C’est au crépuscule que les oiseaux de nuit ou nyctalopes (qui voient la nuit) s’animent… L’hiver est même la meilleure saison pour entendre les rapaces nocturnes ; chuintement et hululement ne cessent de résonner lors des nuits glaciales sans vent. Il est bon de rappeler que la chouette n’est pas la femelle du hibou.La distinction repose sur la présence de petites plumes (aigrettes) sur la tête des hiboux.

Le village de Cazouls en héberge quelques uns toute l’année. La chouette effraie (tyto alba) , également nommée la dame blanche, est la plus facile à voir, notamment entre l’église et le château. Une petite ouverture en haut de la façade sud-ouest de celle-ci (laissée volontairement lors de sa réfection !) est d’ailleurs régulièrement utilisée par l’animal ; elle lui sert d’accès pour rejoindre son site de repos et de nidification au gré des saisons. Cette chouette au disque facial en forme de cœur passait, il y a peu de temps encore, pour un oiseau de mauvaise augure. Elle passait même pour l’annonciatrice de la mort, car, attirée par la lumière, elle avait la mauvaise habitude de chuinter sur le toit de la maison où se mourait un grand malade, seule maison éclairée du village.

strix aluco

Bien plus imposante, la chouette hulotte ou chat-huant (strix aluco) est aussi très facile à repérer grâce à son chant. Son hululement est sans aucun doute le plus connu de tous les chants nocturnes ; il fut le cri de ralliement des célèbres chouans. N’hésitez pas à vous promener le soir sur la rue de la Portette, vous pourrez ainsi apprécier ses vocalises ! Faites attention, elle est aussi virtuose qu’étonnante dans ses imitations d’autres oiseaux nocturnes … Localisant ses proies principalement à l’ouïe, elle chasse surtout à l’affût, perchée sur une branche basse. Son régime, très éclectique parfois insolite, varie selon les saisons et les milieux où elle vit. Bien que les rongeurs et les oiseaux constituent l’essentiel de sa nourriture, cette sédentaire peut s’intéresser à des animaux insolites : vers de terre par temps humide, chauve-souris, poissons, crapauds, écrevisses, belettes, taupes … De constitution robuste, elle est capable de s’adapter selon les ressources. Elle supporte les hivers rigoureux mieux que la chouette effraie ; un jeûne de 3 ou 4 jours lui pose peu de problèmes. Ainsi son opportunisme, de même qu’il lui assure les meilleurs chances de survie, lui permet d’atteindre un âge respectable d’environ une dizaine d’années. Et même si la mortalité des jeunes est importante (60 à 70 % n’atteignent pas la 1ère année), l’espèce n’est pas en danger.

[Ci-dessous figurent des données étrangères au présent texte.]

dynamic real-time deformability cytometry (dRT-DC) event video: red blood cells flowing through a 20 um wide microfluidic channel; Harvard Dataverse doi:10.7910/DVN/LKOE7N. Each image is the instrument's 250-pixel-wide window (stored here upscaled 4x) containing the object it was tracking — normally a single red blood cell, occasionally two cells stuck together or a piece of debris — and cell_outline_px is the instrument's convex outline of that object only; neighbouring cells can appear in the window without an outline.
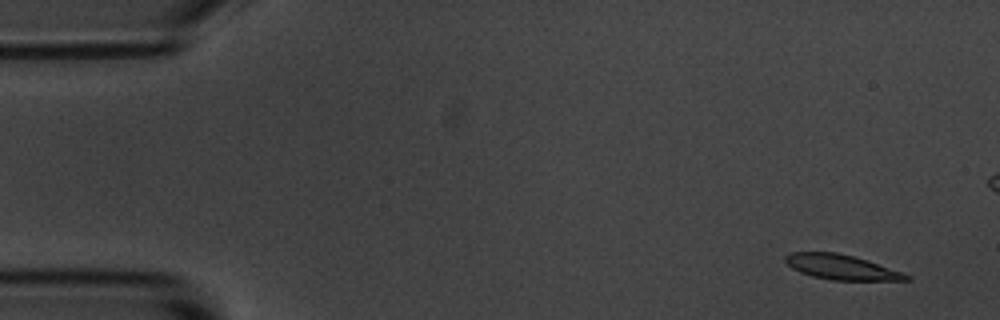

Le hibou petit duc, expert ès camouflage

C'est au printemps que revient Otus Scops, littéralement l'oiseau de nuit pourvu d'oreilles qui regarde avec attention. Le plus petit hibou d'Europe est également le seul hibou vraiment migrateur qui effectue un voyage de plusieurs milliers de kms pour se reproduire chez nous. Bien qu'il ne dédaigne pas quelques lézards, mulots … sa nourriture préférée reste les insectes qui composent l'essentiel de son menu. Principalement actif la nuit, il demeure invisible le jour, ressemblant à un bout d'écorce collé près d'un tronc. Chassant le plus souvent à l'affût, on peut l'apercevoir au cœur même du village sur les fils électriques, près des lampadaires qui attirent de nombreux papillons ; mais c'est son chant très reconnaissable qui reste le meilleur moyen de le repérer.
En effet depuis mars, vous pouvez l'entendre la nuit égrener inlassablement ses "thiou" brefs et flûtés. Comme beaucoup d'oiseaux insectivores, le "Tcho't" souffre dans beaucoup d'endroits de la raréfaction ou de l'empoisonnement de ses proies ; mais aussi de la compétition souvent rude avec les étourneaux, les choucas … pour les sites de nidification (cavités…) eux aussi moins nombreux.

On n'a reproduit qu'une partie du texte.